In trying to prove the iterated formula for the Volterra operator, I get stuck with a basic integration problem. Let $x$ be any $L_2$ function. To what extent can we simplify, and in particular, swap the integral signs in the following expression: $ \int_0^1 \left(\int_0^s x(u) \ du\right) \ ds $ A change of variable would remove the $s$ from the second integral but that doesn't really help. I would appreciate any suggestion.
Swapping the integral sign for $ \int_0^1 (\int_0^s x(u) \, du ) ds$
2 Answers
The geometric way to interpret the integral, as hinted at by DonAntonio, is the most elegant way to look at it.
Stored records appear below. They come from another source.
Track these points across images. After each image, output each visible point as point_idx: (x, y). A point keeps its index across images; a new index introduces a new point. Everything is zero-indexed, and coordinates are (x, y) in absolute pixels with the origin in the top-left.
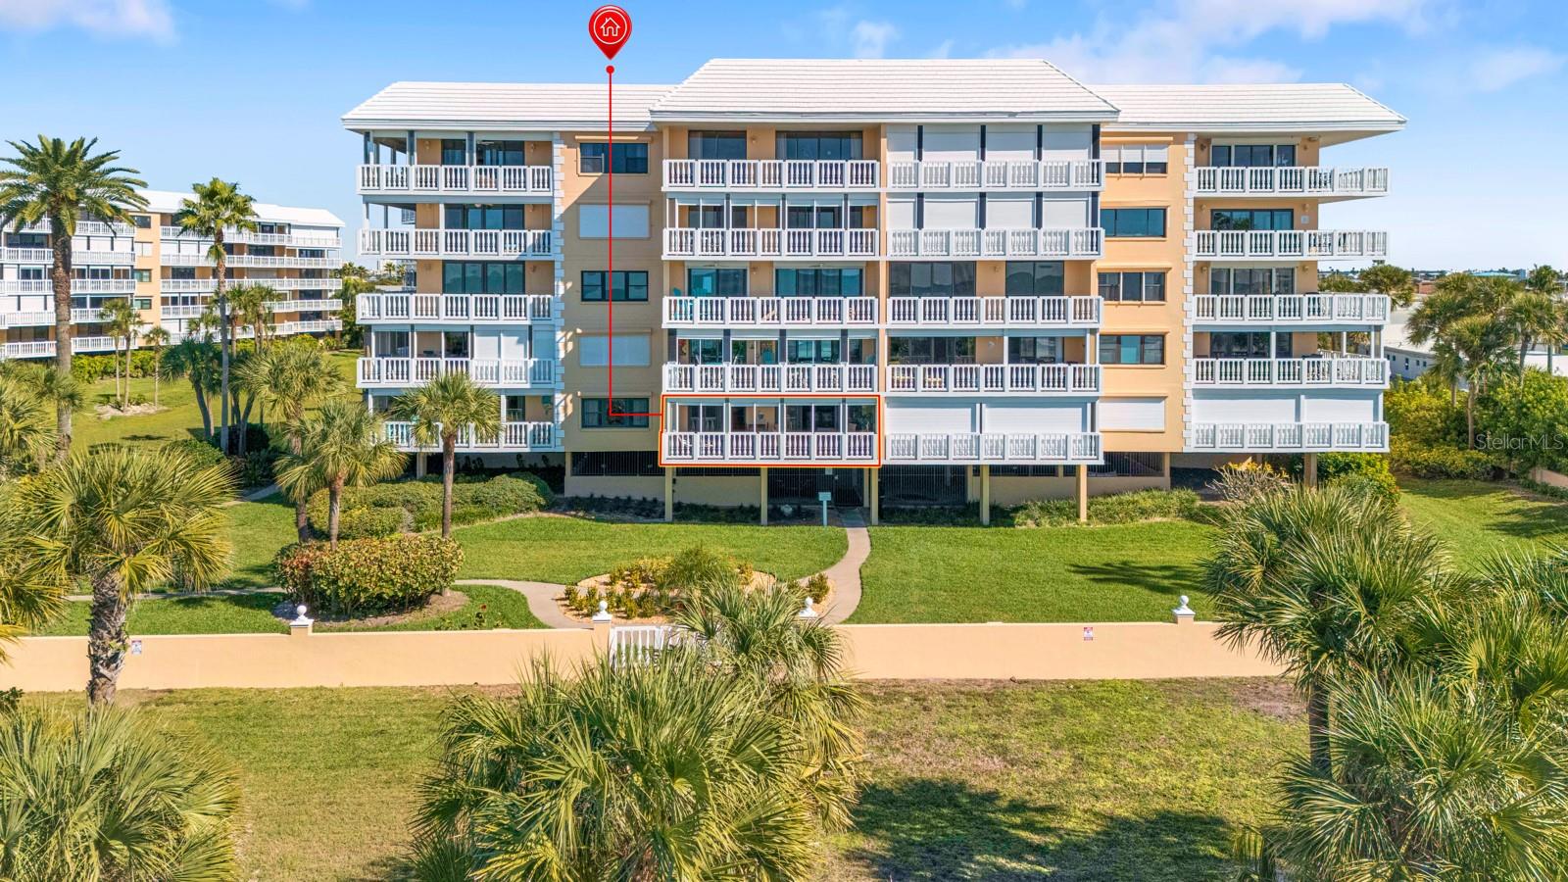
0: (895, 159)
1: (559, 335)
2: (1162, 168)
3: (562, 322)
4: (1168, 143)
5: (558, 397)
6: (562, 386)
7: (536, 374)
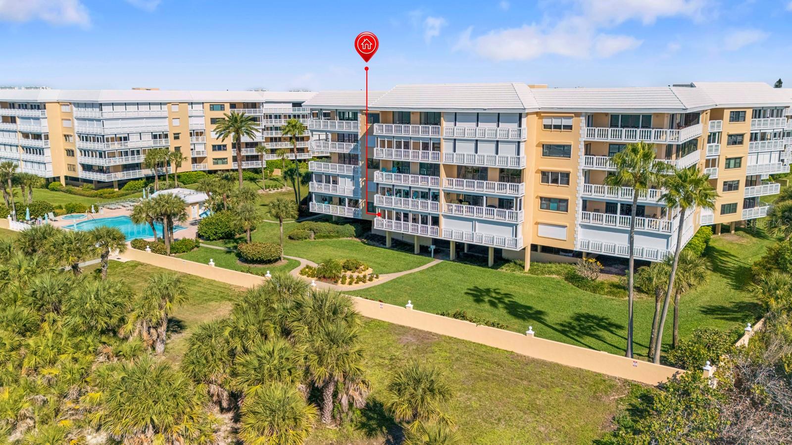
0: (446, 125)
1: (360, 179)
2: (569, 127)
3: (361, 175)
4: (572, 117)
5: (360, 200)
6: (361, 197)
7: (355, 192)
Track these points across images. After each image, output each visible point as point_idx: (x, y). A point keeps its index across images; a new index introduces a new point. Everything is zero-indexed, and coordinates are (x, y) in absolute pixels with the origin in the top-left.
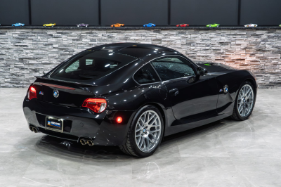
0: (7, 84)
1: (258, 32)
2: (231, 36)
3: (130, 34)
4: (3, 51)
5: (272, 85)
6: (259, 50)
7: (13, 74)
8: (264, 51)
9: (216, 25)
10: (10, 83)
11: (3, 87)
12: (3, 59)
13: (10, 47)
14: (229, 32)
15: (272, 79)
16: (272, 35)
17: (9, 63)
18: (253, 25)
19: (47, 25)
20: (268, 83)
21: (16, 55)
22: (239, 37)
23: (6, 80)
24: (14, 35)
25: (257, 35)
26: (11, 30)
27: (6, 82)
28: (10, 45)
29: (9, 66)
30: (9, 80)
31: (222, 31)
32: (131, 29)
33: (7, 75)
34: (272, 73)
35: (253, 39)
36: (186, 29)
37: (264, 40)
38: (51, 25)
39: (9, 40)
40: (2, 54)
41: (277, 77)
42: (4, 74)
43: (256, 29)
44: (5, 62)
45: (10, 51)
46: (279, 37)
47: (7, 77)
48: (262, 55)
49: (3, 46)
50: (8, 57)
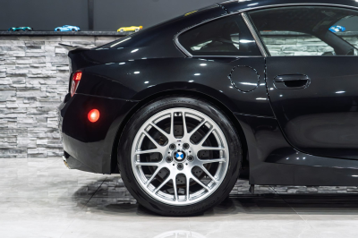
0: (41, 150)
3: (294, 46)
4: (35, 83)
10: (48, 147)
11: (34, 155)
12: (34, 99)
13: (50, 73)
17: (46, 106)
19: (125, 29)
21: (60, 89)
23: (39, 142)
24: (58, 50)
26: (52, 40)
27: (39, 146)
28: (48, 70)
29: (46, 112)
30: (45, 142)
32: (296, 36)
33: (41, 131)
38: (133, 28)
39: (48, 59)
40: (33, 89)
42: (36, 130)
44: (38, 104)
45: (49, 82)
47: (41, 135)
49: (35, 71)
50: (44, 94)
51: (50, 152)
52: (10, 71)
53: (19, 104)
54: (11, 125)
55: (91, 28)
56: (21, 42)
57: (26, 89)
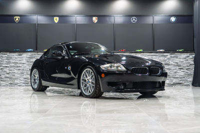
0: (21, 84)
1: (165, 54)
2: (150, 57)
4: (20, 65)
5: (175, 84)
6: (166, 64)
7: (25, 78)
8: (169, 65)
9: (141, 50)
11: (19, 86)
12: (20, 69)
14: (149, 54)
15: (175, 81)
16: (173, 56)
17: (23, 71)
18: (162, 50)
20: (172, 83)
21: (28, 67)
22: (154, 57)
24: (27, 56)
25: (164, 56)
26: (25, 53)
28: (24, 61)
30: (23, 82)
31: (145, 54)
33: (22, 79)
34: (174, 78)
35: (162, 58)
36: (124, 52)
37: (168, 59)
39: (24, 59)
40: (20, 67)
41: (177, 80)
43: (164, 52)
44: (21, 71)
45: (24, 65)
46: (177, 57)
48: (168, 67)
49: (20, 62)
50: (23, 68)
51: (24, 85)
52: (13, 62)
53: (16, 71)
54: (13, 77)
55: (37, 50)
56: (17, 54)
57: (18, 67)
A mechanical method hinges on the use of the Iverson bracket $[p]$, which evaluates to $1$ if the condition $p$ is true and $0$ if the condition $p$ is false.
Now, one can easily transform the double integral being considered to the Iversonian format:
$\iint [0\leq s\leq 1][0\leq u\leq s]x(u)\;\mathrm du\mathrm ds$
and the double integral is taken to be doubly infinite; this works out since as already mentioned, the Iverson bracket is zero if the condition within it is false, thus suitably restricting the domain.
Now, the Iverson bracket has the neat property that $[p\text{ and }q]=[p][q]$; applying this property to the double integral gives
$\begin{align*} \iint [0\leq s\leq 1][0\leq u\leq s]x(u)\;\mathrm du\mathrm ds&=\iint [(0\leq s\leq 1)\text{ and }(0\leq u\leq s)]x(u)\;\mathrm du\mathrm ds\\ &=\iint [0\leq u\leq s\leq 1]x(u)\;\mathrm du\mathrm ds\\ &=\iint [0\leq u\leq s\leq 1]x(u)\;\mathrm ds\mathrm du\\ &=\iint [0\leq u\leq 1][u\leq s\leq 1]x(u)\;\mathrm ds\mathrm du\\ \end{align*}$
and we can now convert back to the more conventional notation:
$\int_0^1 x(u)\int_u^1 \mathrm ds\mathrm du=\int_0^1 (1-u)x(u)\mathrm du$
If you're in the $s$-$u$ plane , the innermost integral is from zero to the straight line $\,u=s\,$, so changing the order of integration leaves us almost the same:
$\int_0^1\left(\int_0^sx(u)du\right)ds=\int_0^1x(u)du\int_u^1ds=\int_0^1x(u)(1-u)du$